** Required action 1 **
Arrange as a JSON list of strings, one per line with blank lines omitted, the part of the records that opens with the line containing "is_need_check=1" and runs through the last line of the records, both ends included. Leave the pictures out of the answer.
• • •
Friday, March 8, 2013

Oxford American talks with Arkansas poet Miller Williams


Miller Williams
The Oxford American magazine has always had a unique twist on its Southern vision, equally at home with arcane politicians and bourbon makers, poets, charlatans and preachers, and the miseries of the disenfranchised. Its online content is always a surprise, too, with worthwhile features not found in the OA's print quarterly.
A recent online interview with Arkansas poet Miller Williams discusses his meeting with Hank Williams before delving into his career as a translator, while making the broader point that for Williams "the music of poetry" is more than a phrase. "I think the kinship is real," he tells Jackson Meazle.   Here's an excerpt from "A Tenth Anniversary Photograph, 1952" (1999):
... People walked alone in parks.
Children slept in their yards at night. 
Most every man had a paying job,
and black was black and white was white.
• • •
** Required action 2 **
In the post on the Miller Williams interview, what makes the Oxford American's online content a surprise?

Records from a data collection
• • •
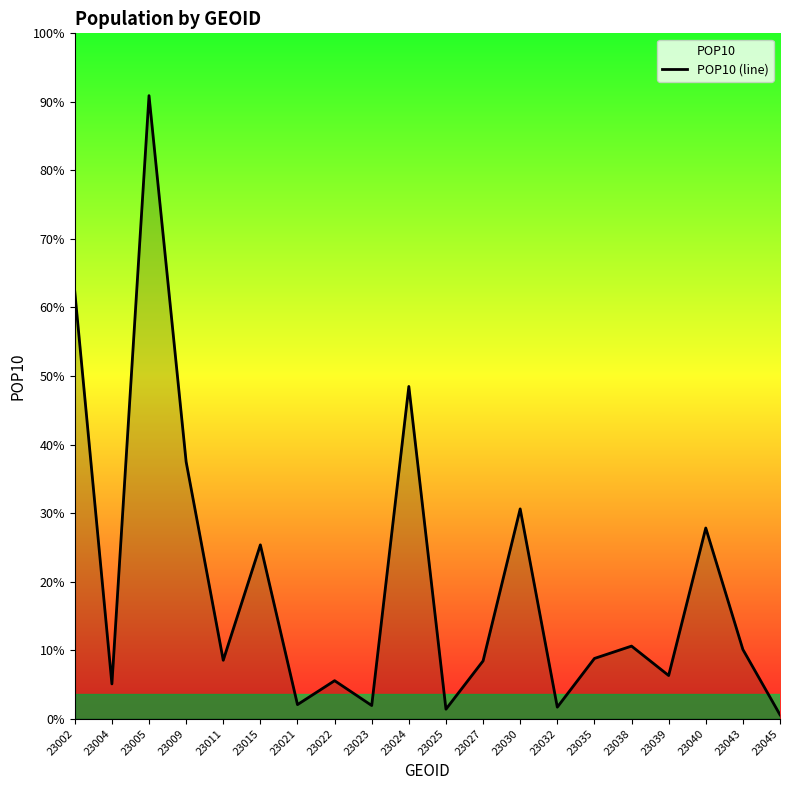

Rank the categories by value from lowest to highest.

23045, 23025, 23032, 23023, 23021, 23004, 23022, 23039, 23027, 23011, 23035, 23043, 23038, 23015, 23040, 23030, 23009, 23024, 23002, 23005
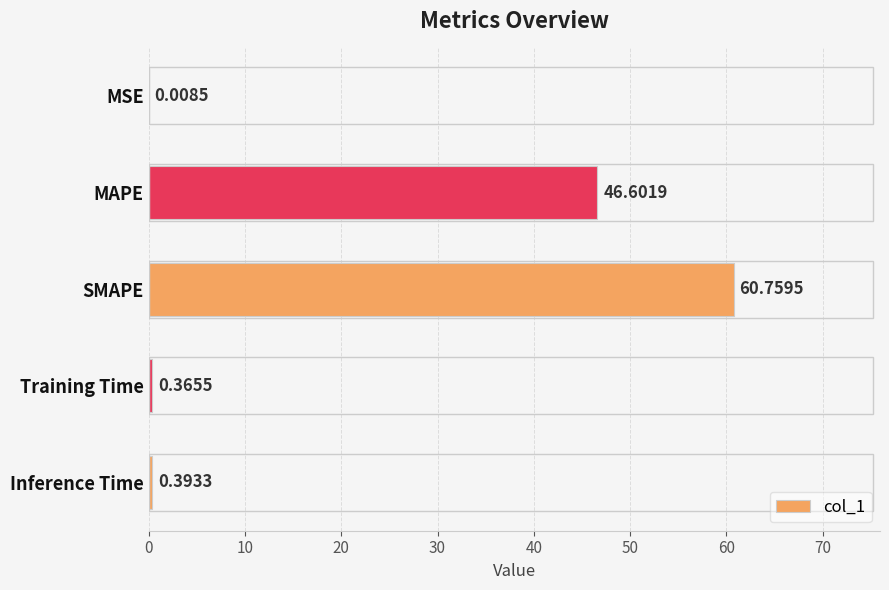

What is the change in value from MAPE to Training Time?

-46.2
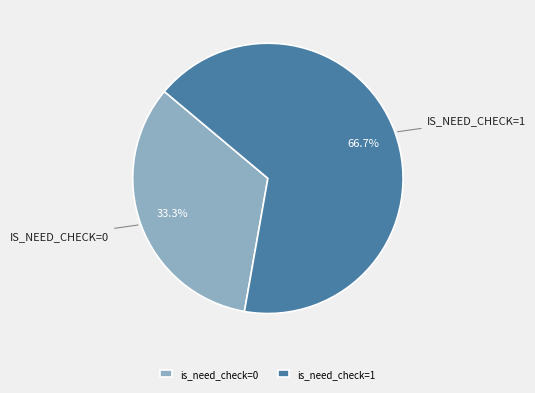

What is the largest slice in the pie chart?

is_need_check=1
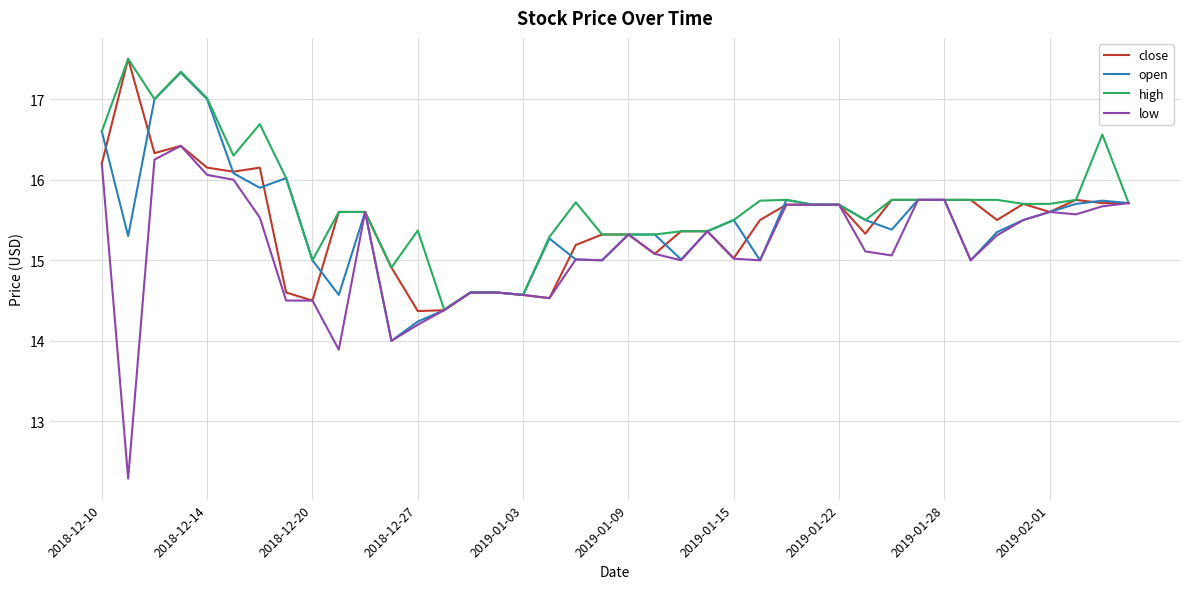

Which series has the widest spread of values?

low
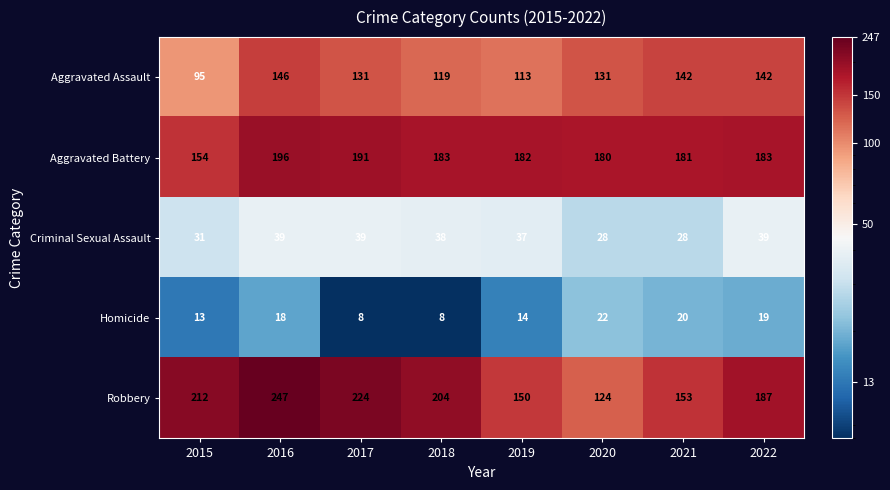

Is the value of Aggravated Battery at 2019 greater than the value of Robbery at 2016?

No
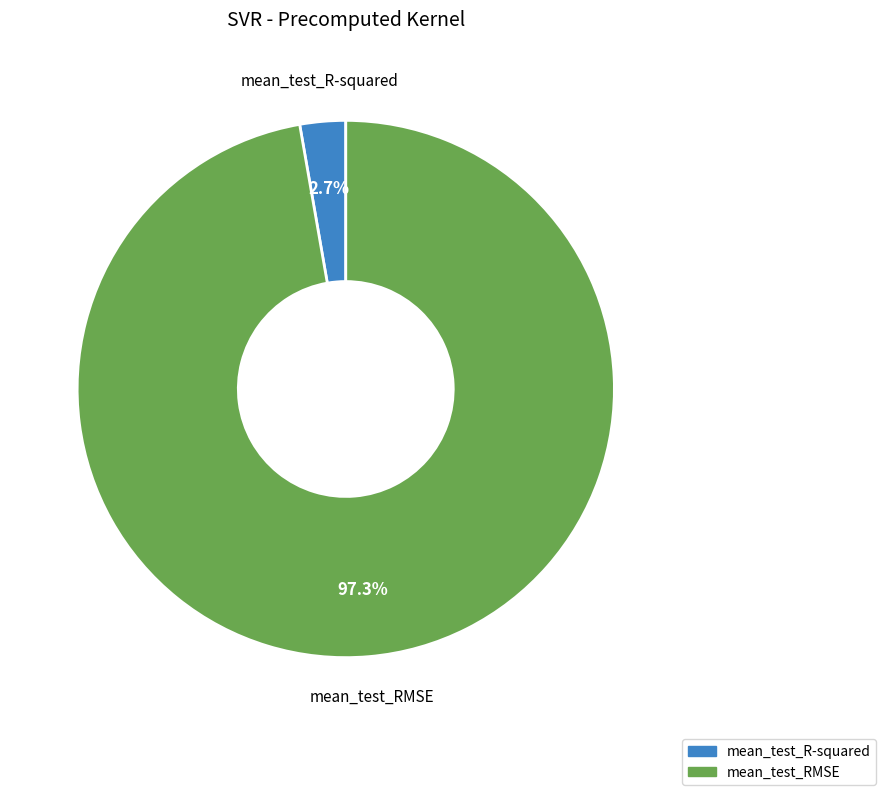

What is the majority slice?

mean_test_RMSE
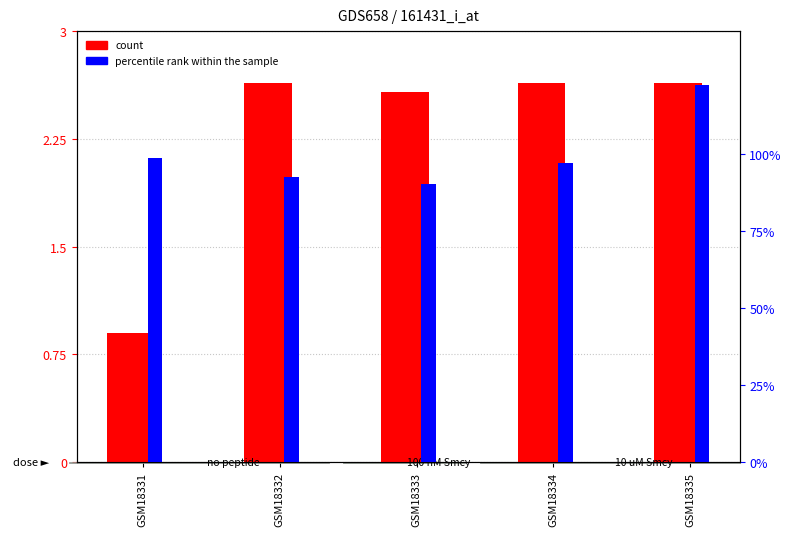

True or false: percentile rank within the sample has a value of 1.2 at GSM18335.

True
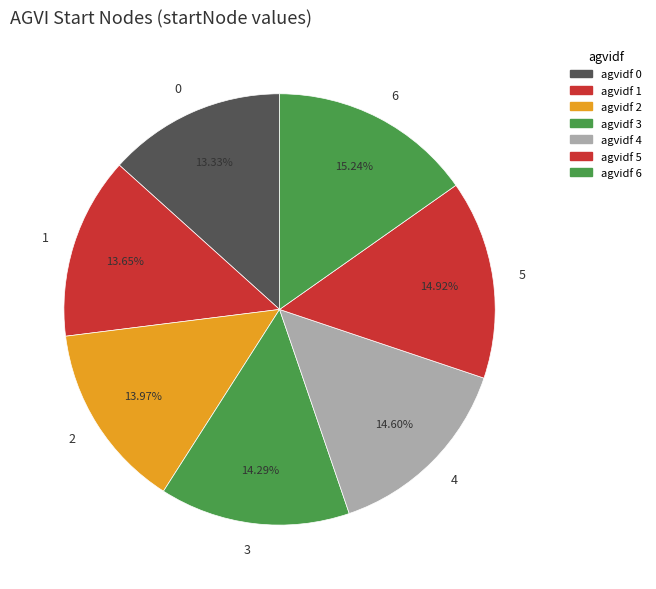

To the nearest percent, what portion does 1 represent?

14%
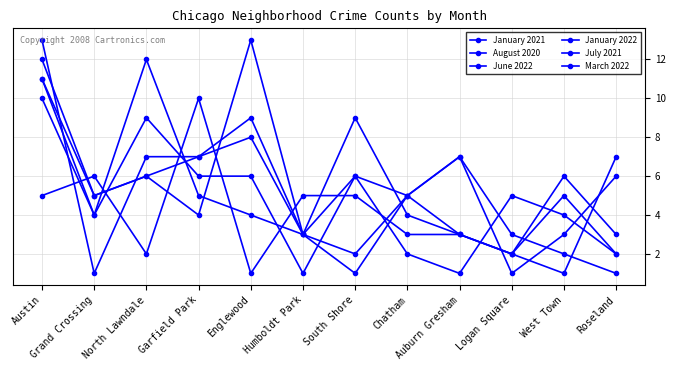

Between West Town and Chatham, which is larger?

Chatham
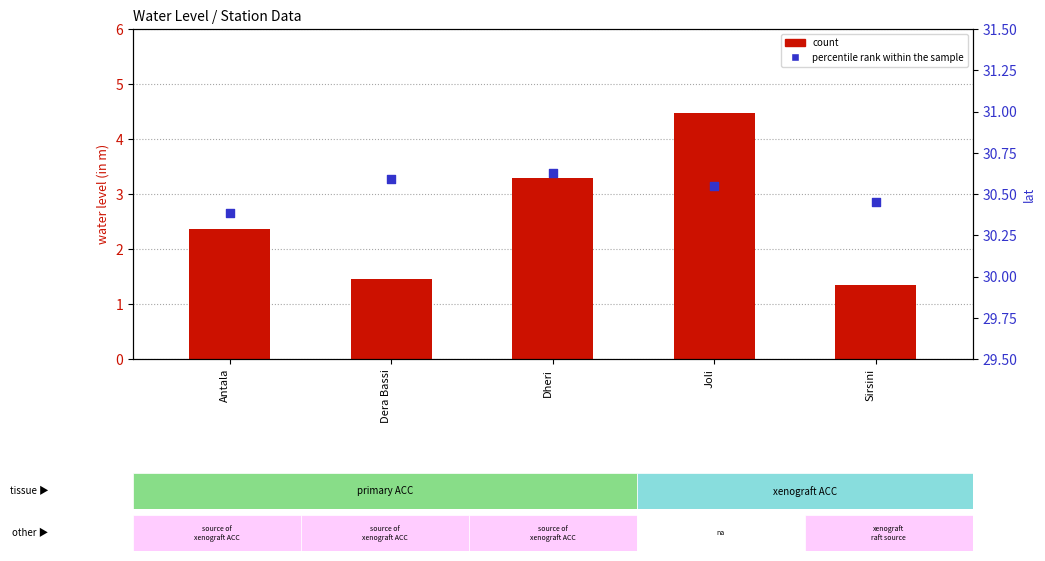

Which series has the largest total across all categories?

percentile rank within the sample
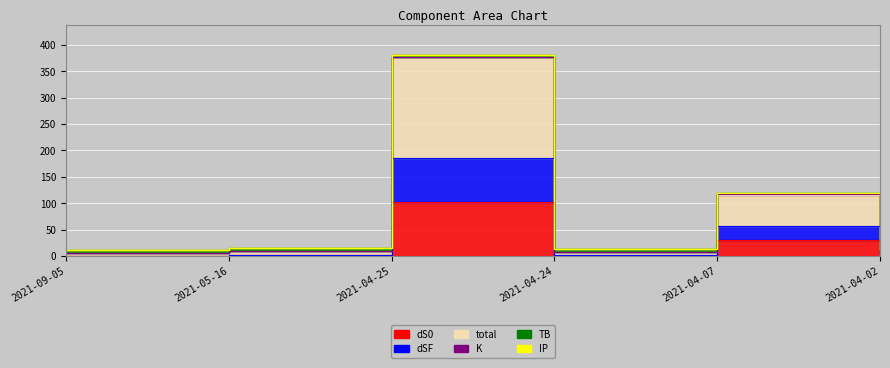

Is it true that dSF equals 0.1 at 2021-09-05?

False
• • •
** Exercise answer 1 **
[
  "is_need_check=1",
  "Which series has the widest spread of values?",
  "low",
  "Is the value of Aggravated Battery at 2019 greater than the value of Robbery at 2016?",
  "No",
  "What is the majority slice?",
  "mean_test_RMSE",
  "True or false: percentile rank within the sample has a value of 1.2 at GSM18335.",
  "True",
  "To the nearest percent, what portion does 1 represent?",
  "14%",
  "Between West Town and Chatham, which is larger?",
  "Chatham",
  "Which series has the largest total across all categories?",
  "percentile rank within the sample",
  "Is it true that dSF equals 0.1 at 2021-09-05?",
  "False"
]

** Exercise answer 2 **
The online content carries worthwhile features that are not found in the magazine's print quarterly.